Although I didn't pay all that much attention to their goings and comings, I certainly knew that JFK, Jr. and Carolyn Bessette Kennedy were something of the It Couple. And they were the It Couple even more so when you put them into a bit of historical context (which the NY Times has nicely done for us):
He founded George magazine; she had been a publicist at Calvin Klein. Together they embodied not only the next golden generation of a sprawling, mythic family, but also the apotheosis of the collision between fashion, pop culture, magazines and politics that defined New York in 1990s. Seemingly it was the last gasp of the monoculture, when discretion in both dress and demeanor was its own kind of currency and everyone agreed on who did it best. (Source: NY Times)

Fast forward and:

Little wonder that as fascination with that era reaches a new pitch, Ms. Bessette Kennedy has emerged as the ghost influencer of the season — one who has particular resonance as stealth wealth evolves into an embrace of more functional minimalism in the face of global chaos; disillusionment grows with the cesspool that the digital world has become; and the question of what exactly it means to be “American” takes center stage.
I wasn't aware that "fascination with that era" had reached "a new pitch." The 90's???? But I'll take the NYT's word for it.

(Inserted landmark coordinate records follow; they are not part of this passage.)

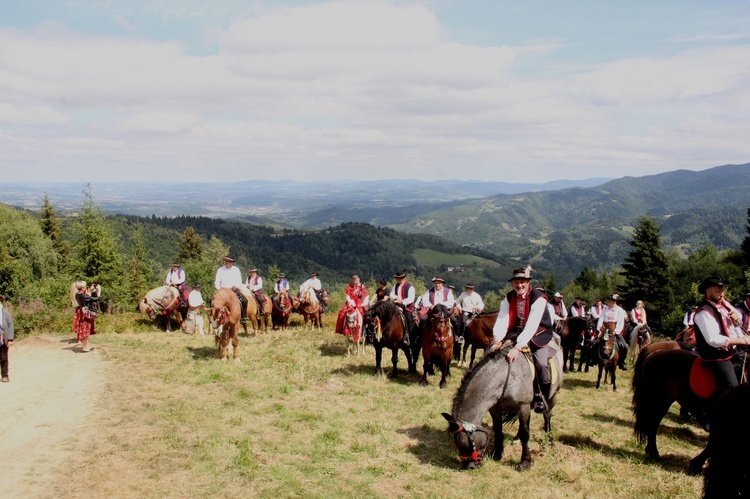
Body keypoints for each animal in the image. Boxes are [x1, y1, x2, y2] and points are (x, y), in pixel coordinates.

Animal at [440, 342, 564, 470]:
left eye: (469, 442)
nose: (470, 466)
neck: (506, 378)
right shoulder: (495, 409)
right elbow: (498, 429)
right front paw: (497, 453)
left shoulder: (523, 406)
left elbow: (526, 434)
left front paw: (525, 462)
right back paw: (517, 438)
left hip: (552, 397)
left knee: (547, 416)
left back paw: (549, 440)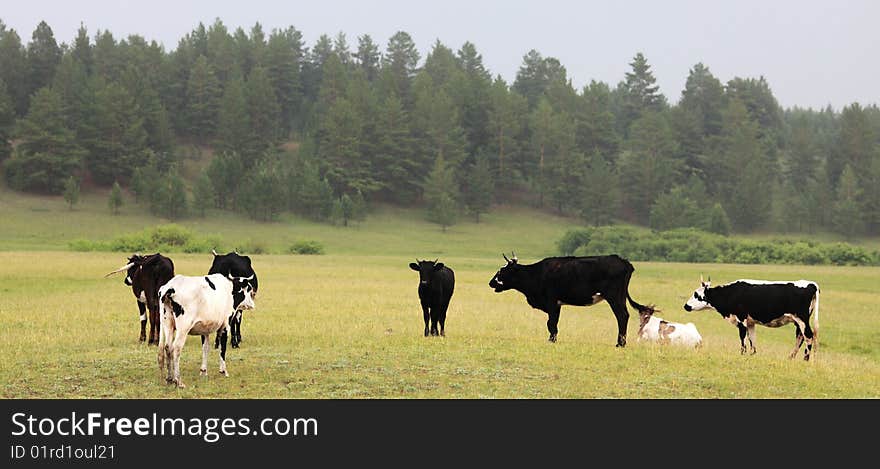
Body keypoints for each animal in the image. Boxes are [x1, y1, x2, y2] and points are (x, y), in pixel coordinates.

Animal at [488, 252, 652, 348]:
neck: (536, 274)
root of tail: (623, 261)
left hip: (614, 297)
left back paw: (620, 344)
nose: (491, 283)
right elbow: (554, 323)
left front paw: (551, 341)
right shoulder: (557, 304)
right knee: (624, 316)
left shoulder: (551, 301)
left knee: (622, 316)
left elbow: (551, 323)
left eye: (502, 270)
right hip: (620, 297)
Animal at [684, 276, 820, 360]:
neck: (731, 294)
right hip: (798, 321)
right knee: (800, 337)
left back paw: (805, 359)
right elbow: (752, 338)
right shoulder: (750, 322)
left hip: (801, 319)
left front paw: (742, 353)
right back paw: (791, 357)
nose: (686, 306)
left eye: (696, 295)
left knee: (808, 336)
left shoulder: (741, 318)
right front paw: (752, 354)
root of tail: (811, 284)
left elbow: (743, 337)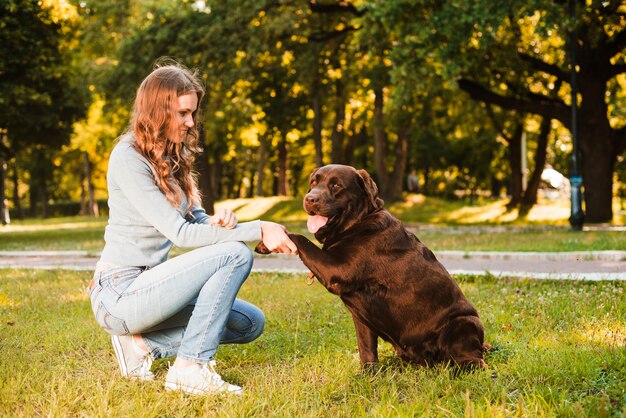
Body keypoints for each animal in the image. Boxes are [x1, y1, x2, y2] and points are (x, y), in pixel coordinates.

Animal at [256, 165, 486, 368]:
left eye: (336, 185)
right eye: (314, 182)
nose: (310, 198)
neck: (356, 224)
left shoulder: (338, 269)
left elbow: (301, 239)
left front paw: (268, 239)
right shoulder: (361, 318)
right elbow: (366, 348)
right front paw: (368, 375)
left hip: (464, 322)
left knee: (474, 362)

But there we have Carolyn Bessette Kennedy as the "ghost influencer of the season."

There's a book that came out last month that's a paean to the woman, who now has a set of Kennedy-style initials of her own CBK: Carolyn Bessette Kennedy: A Life in Fashion, that's a gusher to CBK's style. (There's another bio coming out next year. Once Upon a Time: The Captivating Life of Carolyn Bessette-Kennedy. Is enough never enough?)

And the fashion brand Sporty & Rich, which I naturally hadn't heard of, but appears to be Ralph Lauren on price-inflated steroids, has been running an ad campaign that's a salute to "some of the most famous paparazzi shots of Carolyn and John." Like the bike-walking shot. Is it live or is it Memorex? I believe that's the ad and not the pap shot. 

Other brands are picking up on CBK-style as well, especially when it comes to the white shirt.
There were white artists’ shirts at Altuzarra, worn over full midi-skirts; crisp white shirts at Bally, paired with neat white pencil skirts; and asymmetric white shirts at Dior. There were long white shirts-cum-dresses at Peter Do, white shirts buttoned to the neck at Loewe and white shirts paired with the sort of boyfriend jeans Ms. Bessette Kennedy favored at Stella McCartney. That’s before you even get to the camel pencil skirts, another Bessette Kennedy staple, at Michael Kors, Gucci, MaxMara and Saint Laurent, to name a few.

No pencil skirt for me, but maybe I can iron that white shirt.  

Ms. Bessette Kennedy exists less as a person than an idea. 

Which may be a good thing, because an influencer who's a real person might expect to make a bit of coin, but a ghost influencer is just an idea. Zero pay, but zero demands. Maybe it is a good deal.